▸ REQUIRED ACTION
Set down every line of the data exactly, skipping the pictures.

▸ DATA FOR THIS EXERCISE
----------------------------------------
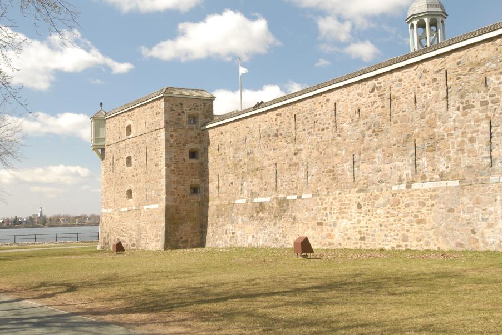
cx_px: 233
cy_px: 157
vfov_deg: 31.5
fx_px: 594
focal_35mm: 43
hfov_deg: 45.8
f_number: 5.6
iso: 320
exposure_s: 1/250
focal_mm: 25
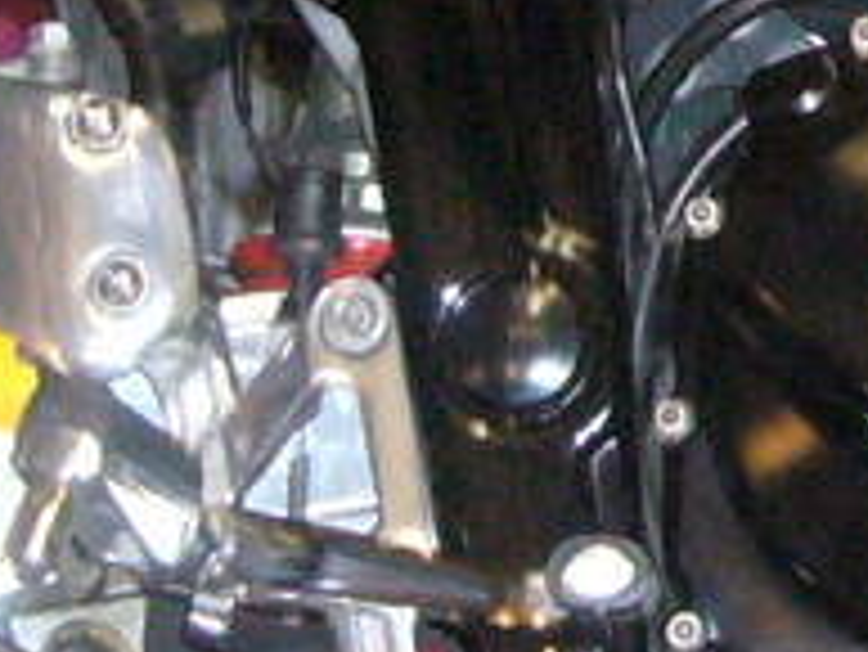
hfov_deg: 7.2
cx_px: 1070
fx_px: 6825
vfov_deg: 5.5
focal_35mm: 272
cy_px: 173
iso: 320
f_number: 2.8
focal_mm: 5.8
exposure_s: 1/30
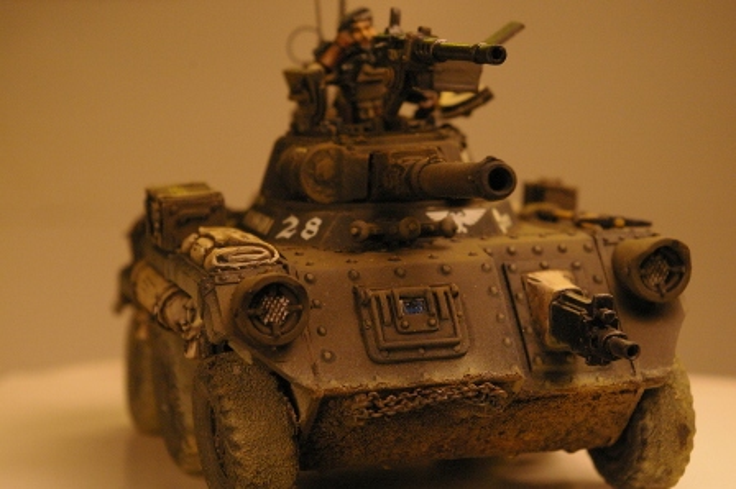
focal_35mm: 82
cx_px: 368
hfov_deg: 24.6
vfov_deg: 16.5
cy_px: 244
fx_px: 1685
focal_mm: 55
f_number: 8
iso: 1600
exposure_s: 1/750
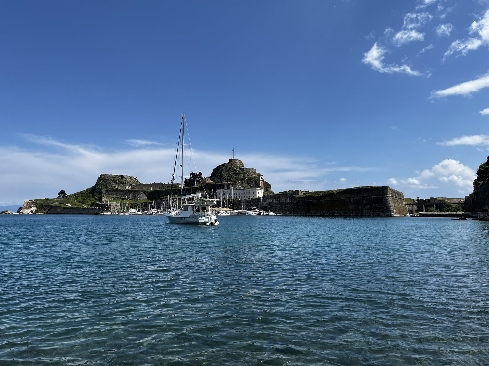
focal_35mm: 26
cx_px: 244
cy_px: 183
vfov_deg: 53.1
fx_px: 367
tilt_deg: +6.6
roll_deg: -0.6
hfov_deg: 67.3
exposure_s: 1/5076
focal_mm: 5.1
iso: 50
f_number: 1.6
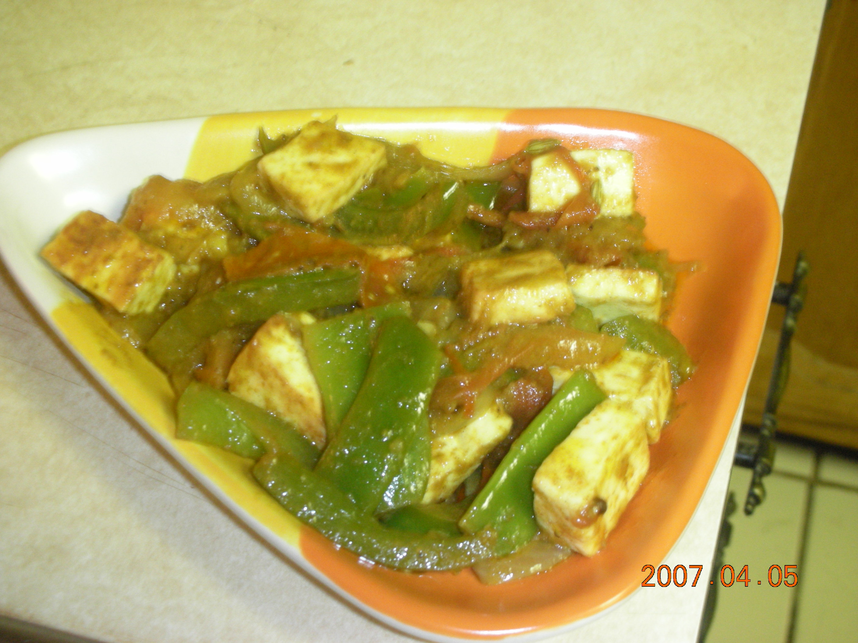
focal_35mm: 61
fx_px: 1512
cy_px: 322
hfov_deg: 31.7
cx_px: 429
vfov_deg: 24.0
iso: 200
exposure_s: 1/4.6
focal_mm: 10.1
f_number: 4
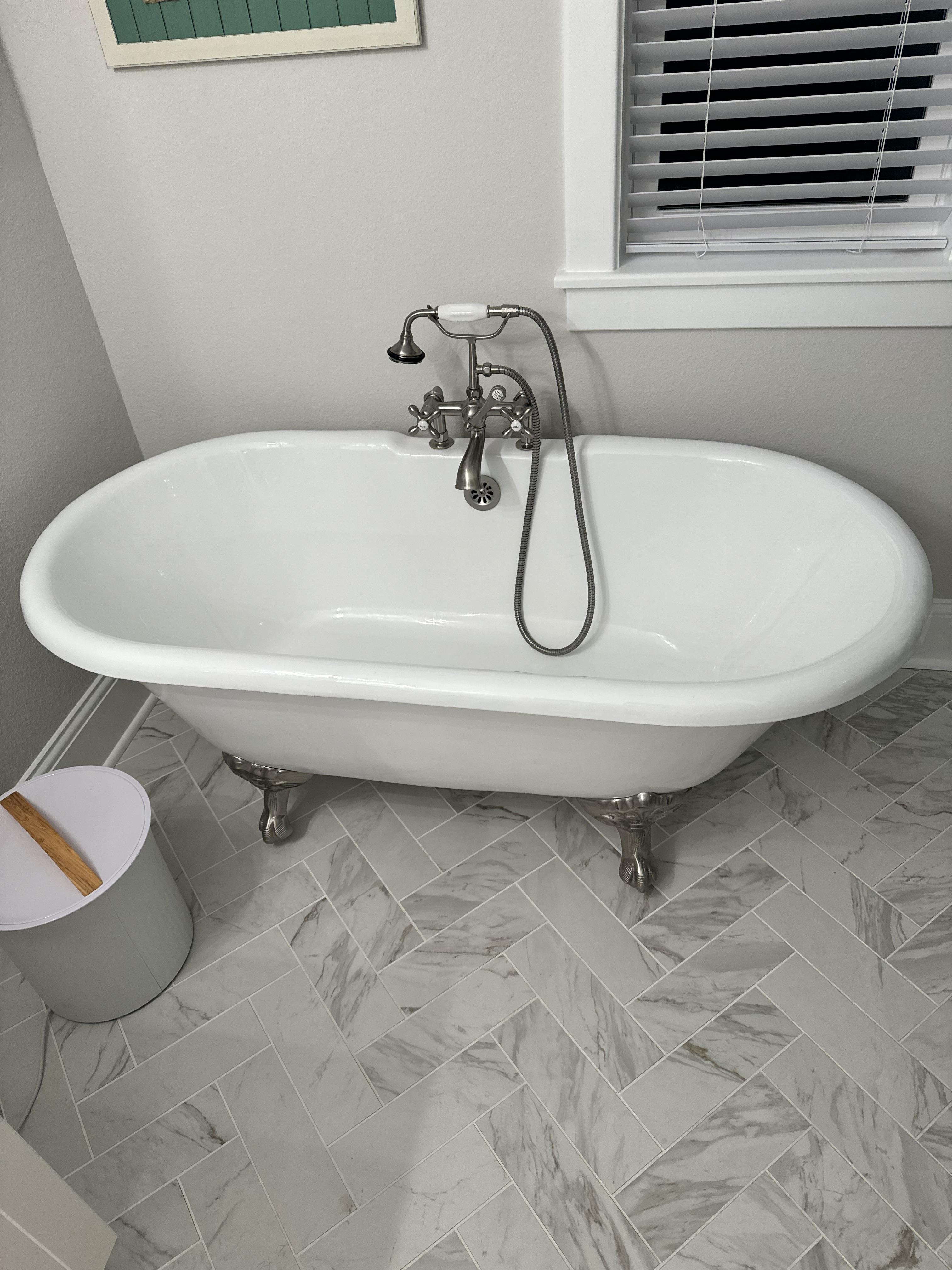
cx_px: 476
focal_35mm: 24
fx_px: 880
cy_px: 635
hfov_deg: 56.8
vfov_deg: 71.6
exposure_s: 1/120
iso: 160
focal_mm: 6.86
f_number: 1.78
----------------------------------------
▸ OUTPUT FOR THIS TASK
cx_px: 233
cy_px: 157
vfov_deg: 31.5
fx_px: 594
focal_35mm: 43
hfov_deg: 45.8
f_number: 5.6
iso: 320
exposure_s: 1/250
focal_mm: 25
hfov_deg: 7.2
cx_px: 1070
fx_px: 6825
vfov_deg: 5.5
focal_35mm: 272
cy_px: 173
iso: 320
f_number: 2.8
focal_mm: 5.8
exposure_s: 1/30
focal_35mm: 82
cx_px: 368
hfov_deg: 24.6
vfov_deg: 16.5
cy_px: 244
fx_px: 1685
focal_mm: 55
f_number: 8
iso: 1600
exposure_s: 1/750
focal_35mm: 26
cx_px: 244
cy_px: 183
vfov_deg: 53.1
fx_px: 367
tilt_deg: +6.6
roll_deg: -0.6
hfov_deg: 67.3
exposure_s: 1/5076
focal_mm: 5.1
iso: 50
f_number: 1.6
focal_35mm: 61
fx_px: 1512
cy_px: 322
hfov_deg: 31.7
cx_px: 429
vfov_deg: 24.0
iso: 200
exposure_s: 1/4.6
focal_mm: 10.1
f_number: 4
cx_px: 476
focal_35mm: 24
fx_px: 880
cy_px: 635
hfov_deg: 56.8
vfov_deg: 71.6
exposure_s: 1/120
iso: 160
focal_mm: 6.86
f_number: 1.78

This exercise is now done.